Fotografia retirada do banco de imagens Pexels
O estudante de psicologia garante que todos os residentes do alojamento Pedro Nunes estão saudáveis, mas diz que há certa tensão no ar em relação à chegada dos demais universitários por não se saber o estado de saúde dos mesmos. “Eu tenho conversado com alguns colegas aqui da minha residência para que eles percebam que isso é uma questão que tem um outro lado também.”, explica Tiago. “Imagina como devem estar se sentindo as pessoas que estão vindo pra cá, que perderam sua residência universitária… Quanto menos oposição, quanto menos resistência elas tiverem de nossa parte aqui, e quanto maior for o acolhimento de nossa parte, mais fácil será a convivência”, diz Zaniratti, que afirma que a convivência pacífica e saudável neste momento atípico é extremamente necessária.
Entre os intercambistas, o clima é de tensão. Tiago, que mora com muitos deles, afirma: “Alguns alunos estão ficando realmente muito agitados, alguns resolveram voltar para o Brasil e esperar a situação se resolver para retornar para Coimbra, outros tenho visto que estão encerrando seu período de intercâmbio mais cedo, sem efetivamente concluir o semestre”.
Quando perguntado se ele pensa em interromper a experiência de mobilidade e voltar para seu país de origem, o brasileiro assegura: “Minha perspectiva é de ficar, acho que vai normalizar. Eu estou um pouco assustado, mas não chega a ser medo. Acho que é importante a gente manter a sanidade mental nesses momentos, falando normalmente com as pessoas e tentando agir da forma mais natural possível. Acredito que seja uma fase, apenas, e que, aos pouquinhos, as coisas vão voltar ao normal”.

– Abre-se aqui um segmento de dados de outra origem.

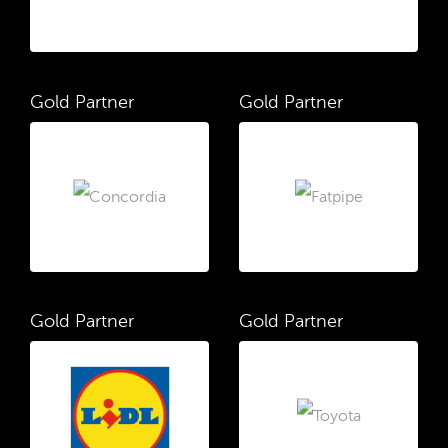
Gold Partner
Gold Partner
Gold Partner
Gold Partner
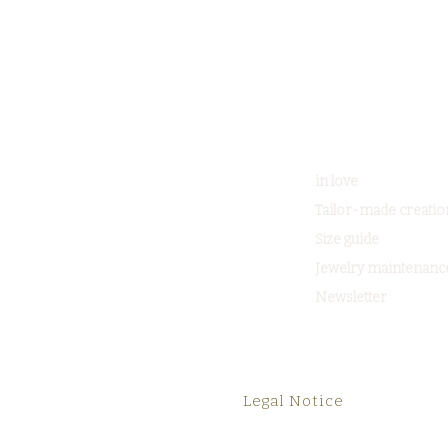
in love
Tailor-made creatio
Size guide
Jewelry maintenanc
Newsletter
Legal Notice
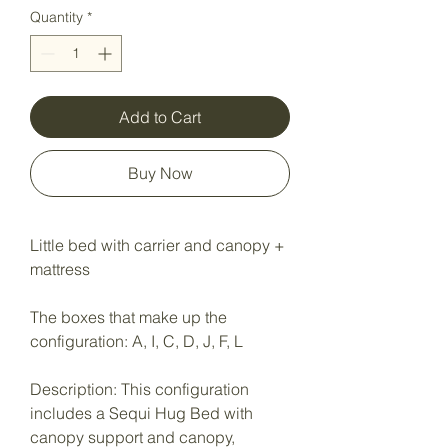
Quantity
*
Add to Cart
Buy Now
Little bed with carrier and canopy +
mattress
The boxes that make up the
configuration: A, I, C, D, J, F, L
Description: This configuration
includes a Sequi Hug Bed with
canopy support and canopy,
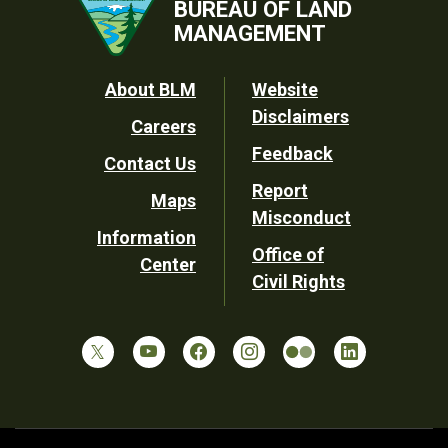
BUREAU OF LAND
MANAGEMENT
Footer
About BLM
Website
Disclaimers
Careers
Utility
Feedback
Contact Us
Report
Maps
Misconduct
Information
Office of
Center
Civil Rights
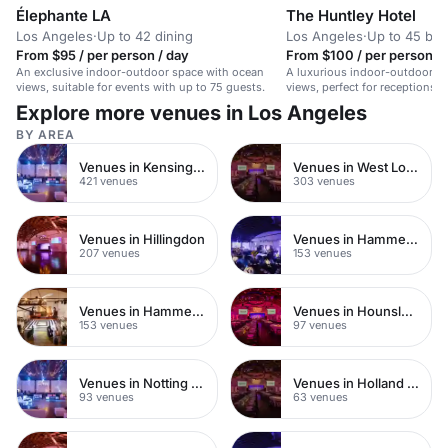
Élephante LA
The Huntley Hotel
Los Angeles
·
Up to 42 dining
Los Angeles
·
Up to 45 bo
From $95 / per person / day
From $100 / per person / 
An exclusive indoor-outdoor space with ocean
A luxurious indoor-outdoor s
views, suitable for events with up to 75 guests.
views, perfect for receptions,
intimate weddings.
Explore more venues in Los Angeles
BY AREA
Venues in Kensington Chelsea
Venues in West London
421 venues
303 venues
Venues in Hillingdon
Venues in Hammersmith Fulham
207 venues
153 venues
Venues in Hammersmith
Venues in Hounslow
153 venues
97 venues
Venues in Notting Hill
Venues in Holland Park
93 venues
63 venues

Pioneira no desenvolvimento de programas de intercâmbio estudantil, a Universidade de Coimbra faz parte do programa Erasmus há mais de trinta anos e sua população estudantil integra discentes de cerca de 90 países diferentes. Todos os anos, a UC recebe aproximadamente 2 mil estudantes de intercâmbio. Até o momento, a instituição não divulgou uma data definitiva de retorno às aulas e atividades presenciais, mantendo, assim, o plano de contingência e atividades letivas por meios on-line.